Ook in de definitieve versie van het advies van het Raadgevend Comité voor Bio- Ethiek wordt de vraag al opgeworpen welke ouders in dit art. 7 IVRK (en de andere artikelen van dit verdrag) worden bedoeld: de biologische ouders of de sociaalopvoedkundige ouders.1 Verondersteld wordt dat de toevoeging ‘voor zover mogelijk’ aan de verdragsluitende Staten een bepaalde beoordelingsruimte laat; anderzijds wordt gesteld dat de term ‘ouders’ niet verder gedefinieerd is. Het lijkt echter duidelijk dat met deze ‘ouders’ alleen die personen zouden moeten worden bedoeld, die verantwoordelijk zijn voor het ontstaan van dit kind dan wel de verantwoordelijkheid van een ander (adoptie) hebben overgenomen. In het kader van dit proefschrift is het dus niet van belang van wie de oorspronkelijke gameten waren of naar welke uterus het embryo is getransfereerd. Het artikel spreekt de ‘juridische’ ouders aan.

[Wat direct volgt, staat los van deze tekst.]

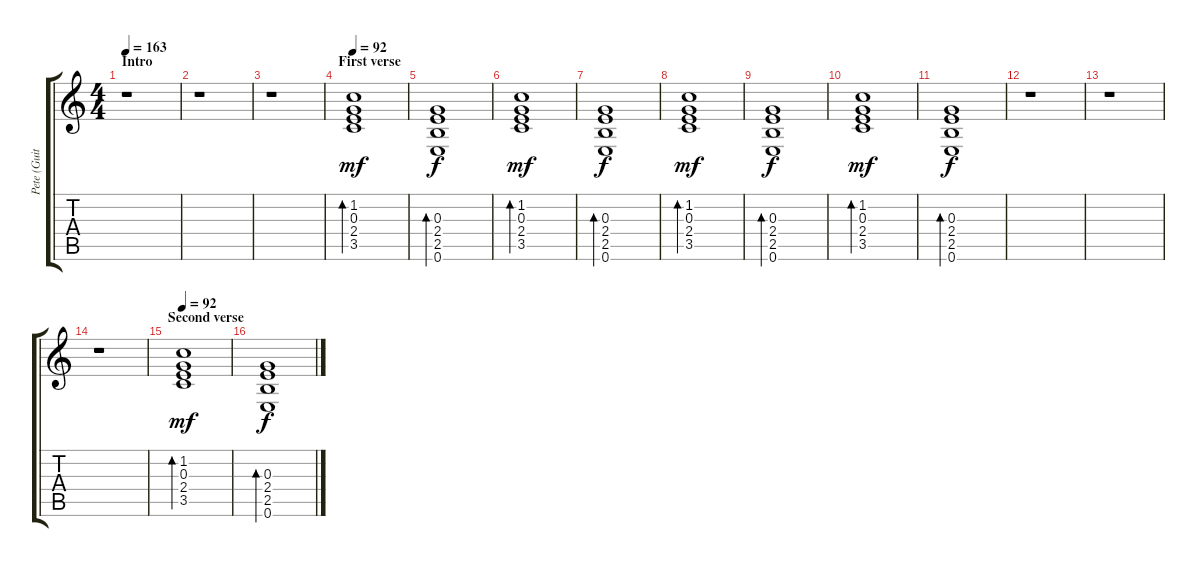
\track ("Pete (Guitar)" "Pete (Guit") {instrument overdrivenguitar}
\staff {score tabs}
\tuning (E4 B3 G3 D3 A2 E2) {hide}
\ts (4 4)
\section ("" "Intro")
\tempo 163
\tempo 92
\tempo 163
\clef g2
\ks c
r.1{dy mf instrument overdrivenguitar} |
r.1 |
r.1 |
\section ("" "First verse")
\tempo 92
(1.2 0.3 2.4 3.5).1{bd 60} |
(0.3 2.4 2.5 0.6).1{bd 60 dy f} |
(1.2 0.3 2.4 3.5).1{bd 60 dy mf} |
(0.3 2.4 2.5 0.6).1{bd 60 dy f} |
(1.2 0.3 2.4 3.5).1{bd 60 dy mf} |
(0.3 2.4 2.5 0.6).1{bd 60 dy f} |
(1.2 0.3 2.4 3.5).1{bd 60 dy mf} |
(0.3 2.4 2.5 0.6).1{bd 60 dy f} |
r.1 |
r.1 |
r.1 |
\section ("" "Second verse")
\tempo 92
(1.2 0.3 2.4 3.5).1{bd 60 dy mf} |
(0.3 2.4 2.5 0.6).1{bd 60 dy f}
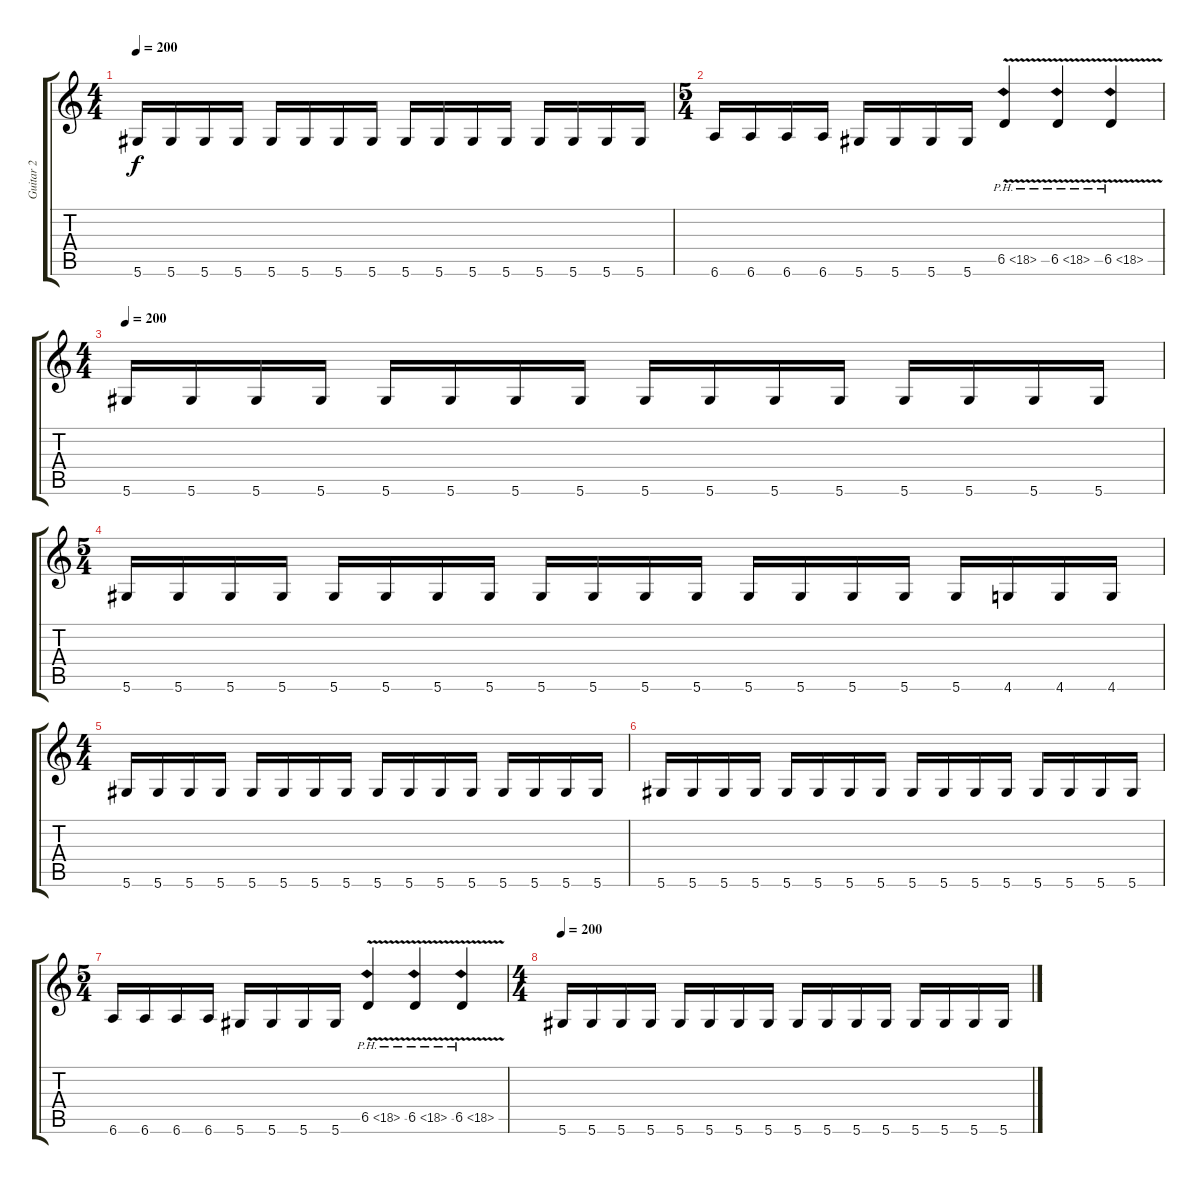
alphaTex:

\track ("Guitar 2" "Guitar 2") {instrument overdrivenguitar}
\staff {score tabs}
\tuning (Eb4 Bb3 Gb3 Db3 Ab2 Eb2) {hide}
\ts (4 4)
\tempo 200
\clef g2
\ks c
5.6.16{dy f} 5.6.16 5.6.16 5.6.16 5.6.16 5.6.16 5.6.16 5.6.16 5.6.16 5.6.16 5.6.16 5.6.16 5.6.16 5.6.16 5.6.16 5.6.16 |
\ts (5 4)
6.6.16 6.6.16 6.6.16 6.6.16 5.6.16 5.6.16 5.6.16 5.6.16 6.5{ph 12 v}.4 6.5{ph 12 v}.4 6.5{ph 12 v}.4 |
\ts (4 4)
\tempo 200
5.6.16 5.6.16 5.6.16 5.6.16 5.6.16 5.6.16 5.6.16 5.6.16 5.6.16 5.6.16 5.6.16 5.6.16 5.6.16 5.6.16 5.6.16 5.6.16 |
\ts (5 4)
5.6.16 5.6.16 5.6.16 5.6.16 5.6.16 5.6.16 5.6.16 5.6.16 5.6.16 5.6.16 5.6.16 5.6.16 5.6.16 5.6.16 5.6.16 5.6.16 5.6.16 4.6.16 4.6.16 4.6.16 |
\ts (4 4)
5.6.16 5.6.16 5.6.16 5.6.16 5.6.16 5.6.16 5.6.16 5.6.16 5.6.16 5.6.16 5.6.16 5.6.16 5.6.16 5.6.16 5.6.16 5.6.16 |
5.6.16 5.6.16 5.6.16 5.6.16 5.6.16 5.6.16 5.6.16 5.6.16 5.6.16 5.6.16 5.6.16 5.6.16 5.6.16 5.6.16 5.6.16 5.6.16 |
\ts (5 4)
6.6.16 6.6.16 6.6.16 6.6.16 5.6.16 5.6.16 5.6.16 5.6.16 6.5{ph 12 v}.4 6.5{ph 12 v}.4 6.5{ph 12 v}.4 |
\ts (4 4)
\tempo 200
5.6.16 5.6.16 5.6.16 5.6.16 5.6.16 5.6.16 5.6.16 5.6.16 5.6.16 5.6.16 5.6.16 5.6.16 5.6.16 5.6.16 5.6.16 5.6.16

Afgezien van de inbreuk op de persoonlijke levenssfeer van de vrouw zou een actie, gericht op de waarheid, de relatie tussen de twee partners onherroepelijk kunnen verstoren, uitmondend in een scheiding. Deze scheiding en de bij het kind opgeroepen onzekerheid over de echte vader kunnen zeker tot ernstige psychologische problemen leiden bij het kind. Hierbij dient te worden opgemerkt dat deze nieuwe ‘scheidingen’ aan het nu al extreem hoge aantal door het CBS geregistreerde echtscheidingen zouden moeten worden toegevoegd.

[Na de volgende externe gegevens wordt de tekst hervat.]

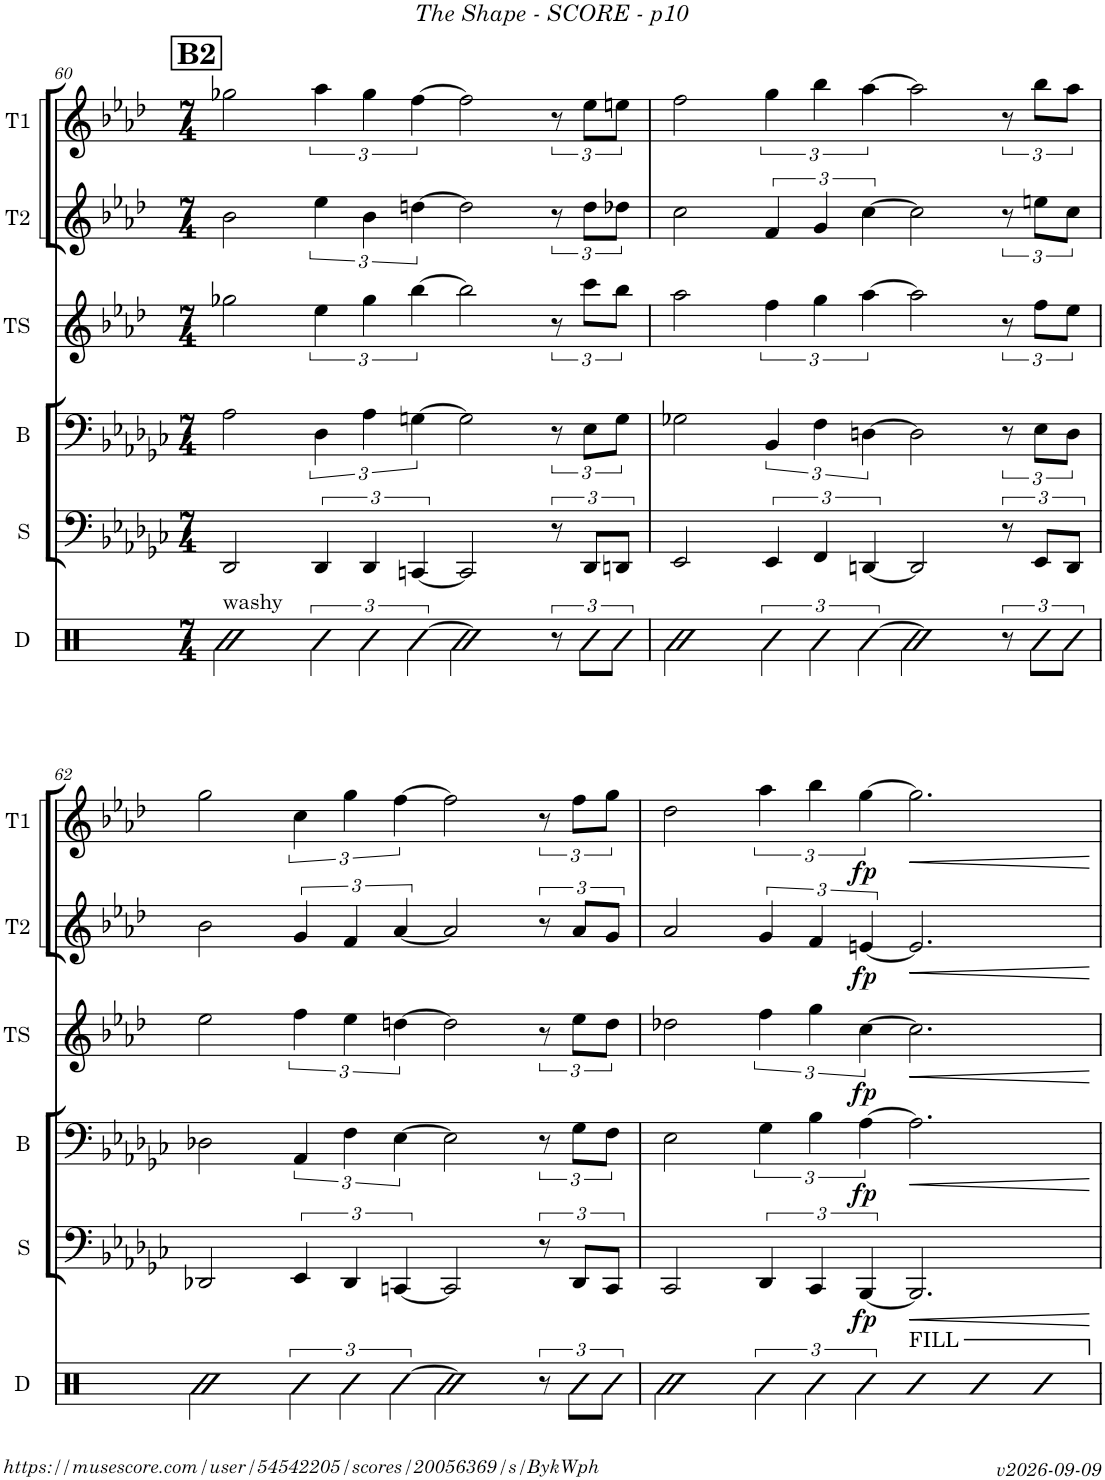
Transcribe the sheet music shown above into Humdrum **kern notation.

Bij deze 18.000 echtscheidingen per jaar zijn al meer dan 30.000 kinderen betrokken. Alleen al het feit dat ouders niet langer samen met het kind een gezin willen blijven vormen, leidt tot mogelijk meer dan 50.000 kinderen die hulp nodig hebben. Bij dit aantal behoeven echt nog niet de kinderen te komen, die ten gevolge van de ‘plicht’ van de vrouw om de echte vader te noemen uit een voorheen stabiel gezin bij een scheiding betrokken raken. Kortom, het belang van het kind de iure beschermt hier de facto het belang van de vrouw.